When it reaches the post-reproductive stage of life, instead of continuing towards death it reverts back to youth.

“These are the extremes of nature that can tell us interesting stories that we could not learn from normal cases ... it’s like literature where crimes and other unusual events tells us about life,” he said.

Understanding the origin of ageing

So how do these organisms to re-assemble their damaged and decayed genomes after years of apparent death? Radman admitted that his team does not yet have the exact answer, but added that there is clearly a cocktail of small molecules acting as an “umbrella against radiation”.

The organisms that they study invest resources into making this cocktail that can soak up free radicals caused by radiation and oxygenation, leaving the functional proteins undamaged.

So even though the DNA gets damaged, the proteins that act as ‘working units’ in the cell are protected: when the opportunity arises, these proteins spring back into action, fixing the DNA and bringing the cell back to life.

“So the origin of ageing could be very simple,” said Radman, who compared it to the rusting of old car parts that need to be replaced. ‘Rusting’ takes place because our bodies don’t invest enough in prevention– the special molecules that protect the DNA of some of simple organisms are lacking in humans.

The anti-ageing cocktail

Radman’s team is now hunting for this cocktail of molecules and when they identify it he plans to test it in mice and then on himself. If it works we could be preventing ageing even before we fully understand how it works, he concluded.

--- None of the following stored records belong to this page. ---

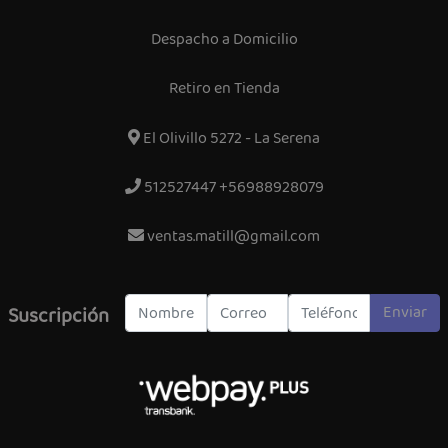
Despacho a Domicilio
Retiro en Tienda
El Olivillo 5272 - La Serena
512527447 +56988928079
ventas.matill@gmail.com
Enviar
Suscripción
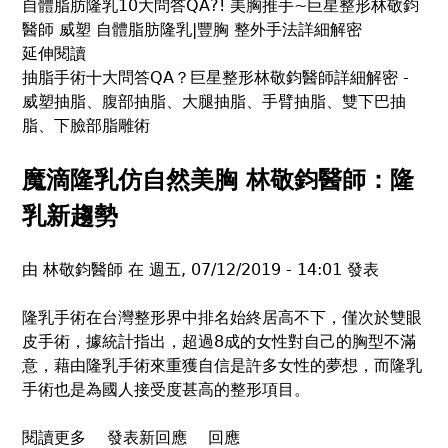
自體脂肪隆乳10大問答QA?! 美胸推手~巨星整形林敬鈞
S
醫師 威塑 自體脂肪隆乳|豐胸 整外手法詳細解密
曲
延伸閱讀
線
抽脂手術十大問答QA？巨星整形林敬鈞醫師詳細解密 -
威塑抽脂、腹部抽脂、大腿抽脂、手臂抽脂、雙下巴抽
脂、下臉部脂雕術
魔滴隆乳仿自然美胸 林敬鈞醫師：隆
乳新趨勢
由
林敬鈞醫師
在
週五, 07/12/2019 - 14:01
發表
隆乳手術在台灣整形界中排名始終居高不下，僅次於雙眼
皮手術，據統計指出，超過8成的女性對自己的胸型不滿
意，藉由隆乳手術來重獲自信是許多女性的夢想，而隆乳
手術也是為國人接受度甚高的整形項目。
閱讀更多
關
發表新回應
回應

Kirkwood agreed with Radman that evidence seems to indicate that ageing happens because cells do not invest enough energy in maintenance. But as organisms have only a limited amount of energy, trade-offs are an essential part of life.

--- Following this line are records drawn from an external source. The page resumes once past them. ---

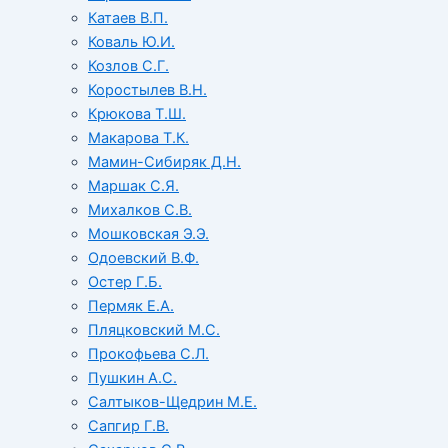
Катаев В.П.
Коваль Ю.И.
Козлов С.Г.
Коростылев В.Н.
Крюкова Т.Ш.
Макарова Т.К.
Мамин-Сибиряк Д.Н.
Маршак С.Я.
Михалков С.В.
Мошковская Э.Э.
Одоевский В.Ф.
Остер Г.Б.
Пермяк Е.А.
Пляцковский М.С.
Прокофьева С.Л.
Пушкин А.С.
Салтыков-Щедрин М.Е.
Сапгир Г.В.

In order to reproduce, some energy is diverted away from maintenance and repair systems of cells, and this leads to ageing. But Kirkwood said that proteins are only one part of this anti-ageing cocktail.

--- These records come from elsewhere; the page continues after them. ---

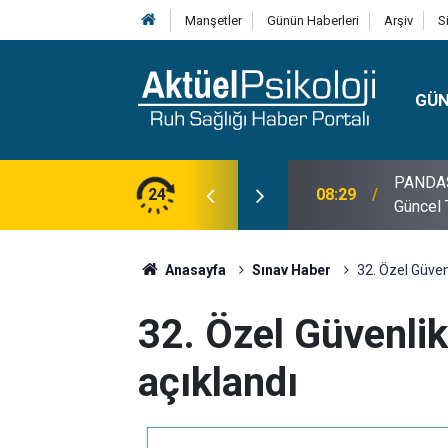
Manşetler
Günün Haberleri
Arşiv
S
GÜ
lojisi, Klinik Özellikleri, Tanı Kriterleri ve
24
10:30
10 Mayı
Anasayfa
Sınav Haber
32. Özel Güvenl
32. Özel Güvenlik
açıklandı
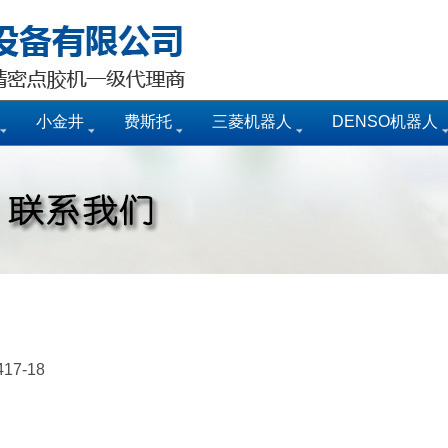
小金井
费斯托
三菱机器人
DENSO机器人
7-18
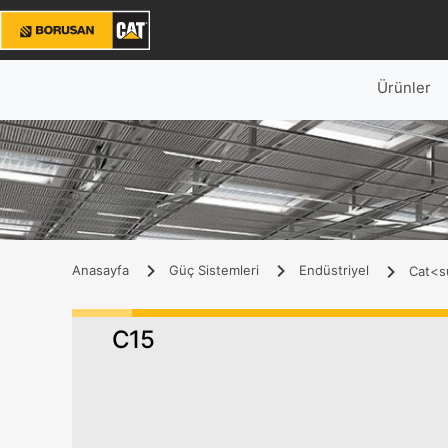
Ürünler
Anasayfa
Güç Sistemleri
Endüstriyel
Cat<su
C15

The changing face of an ageing society

Radman added that the problem is too complicated to tackle with traditional approaches to research: the only way to understand why we age and how ageing contributes to disease development is to employ new systems biology technologies.

Meanwhile, societies will have to adapt to a growing number of elderly people, said other experts at the conference. We will need to reconsider the integration of older people in society and ensure that there is disabled access to buildings and public transport, said John Beard, director of Ageing and Life Course at the WHO.

Beard said we should not be surprised if people soon start changing careers at age 40, as they know they have another 40 years to go: as our life expectancy goes up, people will want to change their life plan, and might not want to retire at 62.